Jugendliche sind in der Gruppe brutaler
Acht Burschen missbrauchten eine 13-Jährige und filmten das Verbrechen. Experten analysierten nun diesen Gewaltexzess.
WUPPERTAL. Es ist ein Fall, der in der Öffentlichkeit für Fassungslosigkeit sorgt: Acht Jugendliche im Alter von 14 bis 16 Jahren sollen in Velbert bei Wuppertal ein 13-jähriges Mädchen vergewaltigt und den Missbrauch gefilmt haben. Ein Blick in die Kriminalstatistik offenbart: Gruppenvergewaltigungen sind kein Einzelfall. 2017 machte ein Fall aus Chicago international Schlagzeilen: Bei Facebook hatten rund 40 Menschen live mitverfolgen können, wie mehrere Menschen eine 15-Jährige vergewaltigten.

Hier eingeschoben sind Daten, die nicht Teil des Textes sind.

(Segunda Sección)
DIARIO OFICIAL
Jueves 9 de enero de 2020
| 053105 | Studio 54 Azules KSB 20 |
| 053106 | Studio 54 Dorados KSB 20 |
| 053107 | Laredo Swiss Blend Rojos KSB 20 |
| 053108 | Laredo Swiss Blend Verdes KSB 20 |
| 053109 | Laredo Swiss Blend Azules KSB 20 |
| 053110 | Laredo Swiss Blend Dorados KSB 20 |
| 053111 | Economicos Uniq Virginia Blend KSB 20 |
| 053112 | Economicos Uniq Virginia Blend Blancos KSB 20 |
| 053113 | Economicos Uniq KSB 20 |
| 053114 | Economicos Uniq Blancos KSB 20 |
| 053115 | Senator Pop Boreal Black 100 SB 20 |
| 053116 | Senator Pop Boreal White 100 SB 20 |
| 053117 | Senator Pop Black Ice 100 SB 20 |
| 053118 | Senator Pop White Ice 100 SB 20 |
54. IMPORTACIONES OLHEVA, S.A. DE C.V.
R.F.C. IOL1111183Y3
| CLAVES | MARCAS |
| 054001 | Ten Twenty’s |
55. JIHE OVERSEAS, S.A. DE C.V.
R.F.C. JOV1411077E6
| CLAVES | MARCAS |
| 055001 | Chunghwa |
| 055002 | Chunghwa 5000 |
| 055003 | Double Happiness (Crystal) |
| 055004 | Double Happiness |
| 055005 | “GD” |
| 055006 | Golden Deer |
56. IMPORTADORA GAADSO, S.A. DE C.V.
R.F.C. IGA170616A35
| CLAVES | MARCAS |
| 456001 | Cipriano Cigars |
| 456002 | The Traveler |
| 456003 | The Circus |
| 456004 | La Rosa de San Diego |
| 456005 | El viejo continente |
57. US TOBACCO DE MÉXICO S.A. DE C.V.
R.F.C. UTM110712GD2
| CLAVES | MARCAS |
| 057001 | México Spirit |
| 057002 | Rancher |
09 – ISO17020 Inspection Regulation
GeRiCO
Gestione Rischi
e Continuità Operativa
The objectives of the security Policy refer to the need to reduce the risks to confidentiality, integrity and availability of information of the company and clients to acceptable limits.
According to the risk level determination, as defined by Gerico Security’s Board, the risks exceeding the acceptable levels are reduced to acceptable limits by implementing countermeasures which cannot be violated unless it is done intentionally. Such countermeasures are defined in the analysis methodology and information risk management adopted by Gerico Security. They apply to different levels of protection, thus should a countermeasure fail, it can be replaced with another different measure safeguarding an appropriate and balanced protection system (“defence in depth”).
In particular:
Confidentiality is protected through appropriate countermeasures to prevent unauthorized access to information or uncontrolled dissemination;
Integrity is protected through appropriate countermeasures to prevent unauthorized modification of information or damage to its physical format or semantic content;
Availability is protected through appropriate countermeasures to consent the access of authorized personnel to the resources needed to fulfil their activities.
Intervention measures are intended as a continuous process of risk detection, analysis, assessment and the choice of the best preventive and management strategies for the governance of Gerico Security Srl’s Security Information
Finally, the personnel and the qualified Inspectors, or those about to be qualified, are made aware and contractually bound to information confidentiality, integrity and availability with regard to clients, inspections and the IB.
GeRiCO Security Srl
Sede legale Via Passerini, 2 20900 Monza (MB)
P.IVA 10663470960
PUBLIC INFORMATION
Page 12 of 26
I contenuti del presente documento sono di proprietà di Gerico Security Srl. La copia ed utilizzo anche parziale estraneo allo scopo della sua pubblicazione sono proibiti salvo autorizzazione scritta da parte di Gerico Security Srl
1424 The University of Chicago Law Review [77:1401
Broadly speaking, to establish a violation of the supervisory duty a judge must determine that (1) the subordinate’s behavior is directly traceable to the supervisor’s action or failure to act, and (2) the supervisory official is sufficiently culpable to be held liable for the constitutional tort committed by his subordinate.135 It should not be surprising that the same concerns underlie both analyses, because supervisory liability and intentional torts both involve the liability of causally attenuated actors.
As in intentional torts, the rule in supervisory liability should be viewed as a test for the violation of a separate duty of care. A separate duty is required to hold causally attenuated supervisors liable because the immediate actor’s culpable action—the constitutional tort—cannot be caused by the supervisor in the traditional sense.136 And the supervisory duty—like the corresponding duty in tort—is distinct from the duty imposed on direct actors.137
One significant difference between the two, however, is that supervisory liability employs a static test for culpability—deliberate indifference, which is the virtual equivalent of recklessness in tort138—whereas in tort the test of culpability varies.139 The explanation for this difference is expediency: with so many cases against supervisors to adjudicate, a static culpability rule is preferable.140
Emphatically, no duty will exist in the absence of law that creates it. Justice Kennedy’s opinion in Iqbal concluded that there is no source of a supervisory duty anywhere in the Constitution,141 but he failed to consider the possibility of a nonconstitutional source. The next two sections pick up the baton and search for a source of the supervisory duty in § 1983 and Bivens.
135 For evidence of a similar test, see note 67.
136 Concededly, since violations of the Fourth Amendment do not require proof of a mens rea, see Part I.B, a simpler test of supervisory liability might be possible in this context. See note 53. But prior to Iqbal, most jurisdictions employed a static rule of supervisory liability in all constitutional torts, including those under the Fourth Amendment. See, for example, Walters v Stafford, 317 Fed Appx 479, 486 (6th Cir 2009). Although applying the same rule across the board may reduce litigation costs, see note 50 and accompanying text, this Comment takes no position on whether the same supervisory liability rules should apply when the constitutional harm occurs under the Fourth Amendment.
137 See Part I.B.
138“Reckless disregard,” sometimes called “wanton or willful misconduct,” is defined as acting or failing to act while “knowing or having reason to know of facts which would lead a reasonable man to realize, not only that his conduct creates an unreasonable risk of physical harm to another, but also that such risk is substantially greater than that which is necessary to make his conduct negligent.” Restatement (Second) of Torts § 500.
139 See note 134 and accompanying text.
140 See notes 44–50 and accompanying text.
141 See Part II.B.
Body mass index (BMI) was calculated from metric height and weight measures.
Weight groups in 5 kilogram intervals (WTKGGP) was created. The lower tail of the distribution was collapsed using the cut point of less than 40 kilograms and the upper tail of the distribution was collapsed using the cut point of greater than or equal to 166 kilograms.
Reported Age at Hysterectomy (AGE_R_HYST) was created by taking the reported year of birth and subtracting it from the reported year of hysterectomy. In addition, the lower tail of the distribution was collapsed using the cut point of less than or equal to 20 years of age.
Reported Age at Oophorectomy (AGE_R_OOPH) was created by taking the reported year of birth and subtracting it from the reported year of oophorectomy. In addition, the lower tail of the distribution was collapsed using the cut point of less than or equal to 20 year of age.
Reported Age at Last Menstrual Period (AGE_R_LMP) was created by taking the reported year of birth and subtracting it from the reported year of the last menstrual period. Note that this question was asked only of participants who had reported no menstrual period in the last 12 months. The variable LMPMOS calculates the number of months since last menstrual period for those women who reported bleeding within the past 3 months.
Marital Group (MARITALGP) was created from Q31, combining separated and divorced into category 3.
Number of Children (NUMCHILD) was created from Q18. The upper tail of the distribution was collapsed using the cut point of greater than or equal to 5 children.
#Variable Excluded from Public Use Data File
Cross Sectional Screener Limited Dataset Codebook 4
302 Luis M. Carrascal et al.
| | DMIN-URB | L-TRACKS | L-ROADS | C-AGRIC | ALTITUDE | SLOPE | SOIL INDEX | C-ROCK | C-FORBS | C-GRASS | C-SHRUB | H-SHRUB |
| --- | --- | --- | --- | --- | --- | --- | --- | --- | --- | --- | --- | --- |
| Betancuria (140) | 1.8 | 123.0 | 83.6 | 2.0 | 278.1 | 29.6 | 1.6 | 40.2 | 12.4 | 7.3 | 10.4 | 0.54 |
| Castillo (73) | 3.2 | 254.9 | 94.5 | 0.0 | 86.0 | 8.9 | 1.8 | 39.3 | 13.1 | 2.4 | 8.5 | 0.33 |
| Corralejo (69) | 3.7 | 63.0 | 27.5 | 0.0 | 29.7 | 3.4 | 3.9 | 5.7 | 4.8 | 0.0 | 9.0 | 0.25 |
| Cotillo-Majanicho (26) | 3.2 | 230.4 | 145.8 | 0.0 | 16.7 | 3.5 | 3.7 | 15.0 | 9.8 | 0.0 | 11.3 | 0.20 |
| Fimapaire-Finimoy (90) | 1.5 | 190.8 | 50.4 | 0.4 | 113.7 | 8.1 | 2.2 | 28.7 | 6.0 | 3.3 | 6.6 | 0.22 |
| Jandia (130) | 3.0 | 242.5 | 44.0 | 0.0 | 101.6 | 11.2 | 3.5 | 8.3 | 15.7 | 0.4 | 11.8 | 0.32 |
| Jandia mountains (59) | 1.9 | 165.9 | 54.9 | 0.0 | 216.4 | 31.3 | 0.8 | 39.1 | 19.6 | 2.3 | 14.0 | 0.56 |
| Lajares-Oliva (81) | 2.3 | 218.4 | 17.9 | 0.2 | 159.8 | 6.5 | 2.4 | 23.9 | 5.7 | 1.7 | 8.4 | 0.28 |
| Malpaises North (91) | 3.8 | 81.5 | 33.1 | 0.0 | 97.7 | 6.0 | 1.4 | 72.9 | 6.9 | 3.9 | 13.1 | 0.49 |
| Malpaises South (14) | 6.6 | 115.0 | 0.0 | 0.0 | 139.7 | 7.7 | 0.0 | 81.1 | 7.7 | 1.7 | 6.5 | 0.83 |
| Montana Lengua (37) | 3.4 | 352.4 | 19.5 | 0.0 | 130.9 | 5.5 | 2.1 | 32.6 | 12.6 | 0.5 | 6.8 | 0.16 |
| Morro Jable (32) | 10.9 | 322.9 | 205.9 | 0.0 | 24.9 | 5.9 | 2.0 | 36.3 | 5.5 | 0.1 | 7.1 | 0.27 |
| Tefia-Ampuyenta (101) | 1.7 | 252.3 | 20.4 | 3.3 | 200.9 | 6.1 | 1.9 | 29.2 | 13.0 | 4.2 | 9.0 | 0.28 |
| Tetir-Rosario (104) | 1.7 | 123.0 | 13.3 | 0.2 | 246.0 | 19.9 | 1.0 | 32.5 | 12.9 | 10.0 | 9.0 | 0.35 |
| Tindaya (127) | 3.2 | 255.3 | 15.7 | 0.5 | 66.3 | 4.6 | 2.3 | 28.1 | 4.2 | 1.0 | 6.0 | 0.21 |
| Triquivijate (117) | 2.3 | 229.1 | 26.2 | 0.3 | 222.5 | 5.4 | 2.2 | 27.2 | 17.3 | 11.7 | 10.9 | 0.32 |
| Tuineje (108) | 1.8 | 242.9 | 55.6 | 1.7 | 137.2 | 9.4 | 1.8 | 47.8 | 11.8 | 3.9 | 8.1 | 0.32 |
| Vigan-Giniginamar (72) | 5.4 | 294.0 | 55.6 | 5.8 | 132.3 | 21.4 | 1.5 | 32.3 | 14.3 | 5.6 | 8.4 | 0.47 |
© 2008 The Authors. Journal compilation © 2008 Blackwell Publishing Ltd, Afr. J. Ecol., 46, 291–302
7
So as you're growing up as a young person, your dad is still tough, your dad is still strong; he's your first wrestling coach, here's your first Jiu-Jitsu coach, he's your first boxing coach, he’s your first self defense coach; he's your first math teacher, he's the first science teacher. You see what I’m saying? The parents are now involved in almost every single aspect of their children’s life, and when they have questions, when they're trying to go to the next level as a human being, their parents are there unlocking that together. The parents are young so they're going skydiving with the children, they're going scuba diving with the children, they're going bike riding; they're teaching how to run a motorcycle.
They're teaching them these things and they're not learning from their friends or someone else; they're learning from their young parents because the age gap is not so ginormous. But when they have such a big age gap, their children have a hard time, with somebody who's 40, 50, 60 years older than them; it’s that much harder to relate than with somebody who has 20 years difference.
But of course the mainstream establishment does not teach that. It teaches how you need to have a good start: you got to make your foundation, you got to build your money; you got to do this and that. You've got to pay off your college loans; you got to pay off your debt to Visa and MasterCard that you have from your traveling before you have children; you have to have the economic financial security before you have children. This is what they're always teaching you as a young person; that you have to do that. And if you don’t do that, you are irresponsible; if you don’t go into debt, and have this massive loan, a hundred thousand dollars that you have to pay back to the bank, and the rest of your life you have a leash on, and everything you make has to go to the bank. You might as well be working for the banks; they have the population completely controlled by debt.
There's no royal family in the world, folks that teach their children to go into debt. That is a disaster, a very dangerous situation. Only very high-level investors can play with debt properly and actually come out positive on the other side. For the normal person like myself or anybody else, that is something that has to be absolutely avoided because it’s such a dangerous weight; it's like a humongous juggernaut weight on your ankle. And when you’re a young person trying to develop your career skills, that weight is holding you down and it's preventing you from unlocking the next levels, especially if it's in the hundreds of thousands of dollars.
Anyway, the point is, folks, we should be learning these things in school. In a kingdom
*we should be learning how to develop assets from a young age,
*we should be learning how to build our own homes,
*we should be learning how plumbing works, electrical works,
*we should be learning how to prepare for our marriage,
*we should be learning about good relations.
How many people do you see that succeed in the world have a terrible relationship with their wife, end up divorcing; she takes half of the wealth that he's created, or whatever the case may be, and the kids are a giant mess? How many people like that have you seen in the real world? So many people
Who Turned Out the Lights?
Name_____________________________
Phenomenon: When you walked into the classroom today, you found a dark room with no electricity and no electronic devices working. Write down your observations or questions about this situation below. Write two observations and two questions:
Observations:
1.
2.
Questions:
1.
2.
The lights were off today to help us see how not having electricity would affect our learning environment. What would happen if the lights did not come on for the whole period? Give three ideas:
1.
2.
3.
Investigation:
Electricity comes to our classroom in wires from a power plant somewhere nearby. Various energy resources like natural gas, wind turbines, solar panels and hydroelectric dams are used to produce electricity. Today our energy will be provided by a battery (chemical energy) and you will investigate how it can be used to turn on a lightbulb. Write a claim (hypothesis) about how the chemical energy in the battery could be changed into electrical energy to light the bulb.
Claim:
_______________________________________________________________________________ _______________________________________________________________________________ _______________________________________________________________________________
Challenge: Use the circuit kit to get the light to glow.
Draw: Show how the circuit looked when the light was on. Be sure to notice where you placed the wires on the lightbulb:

Das brutale Verbrechen in Velbert wurde erst jetzt, Monate später, öffentlich, weil Polizei und Staatsanwaltschaft lang versucht hatten, das schwer traumatisierte Opfer zu schützen. Sie sei am 21. April in einem Schwimmbad von mehreren Teenagern belästigt worden, berichtet WolfTilman Baumert, Sprecher der ermittelnden Wuppertaler Staatsanwaltschaft. Als sie sich auf den Heimweg durch ein Waldstück machte, soll sie von mindestens acht Jugendlichen angegriffen worden sein.
Dabei sei sie mehrfach Opfer schwerwiegender Sexualstraftaten geworden – auf Handyvideo gebannt. Baumert spricht von „drastischen Szenen“. Erst als eine Spaziergängerin die Burschen zur Rede stellen wollte, ergriffen sie die Flucht. Sechs von ihnen sitzen mittlerweile in U-Haft, nach zwei weiteren wird gefahndet. Alle Tatverdächtigen gingen in Velbert in die Schule, sie stammen aus Bulgarien.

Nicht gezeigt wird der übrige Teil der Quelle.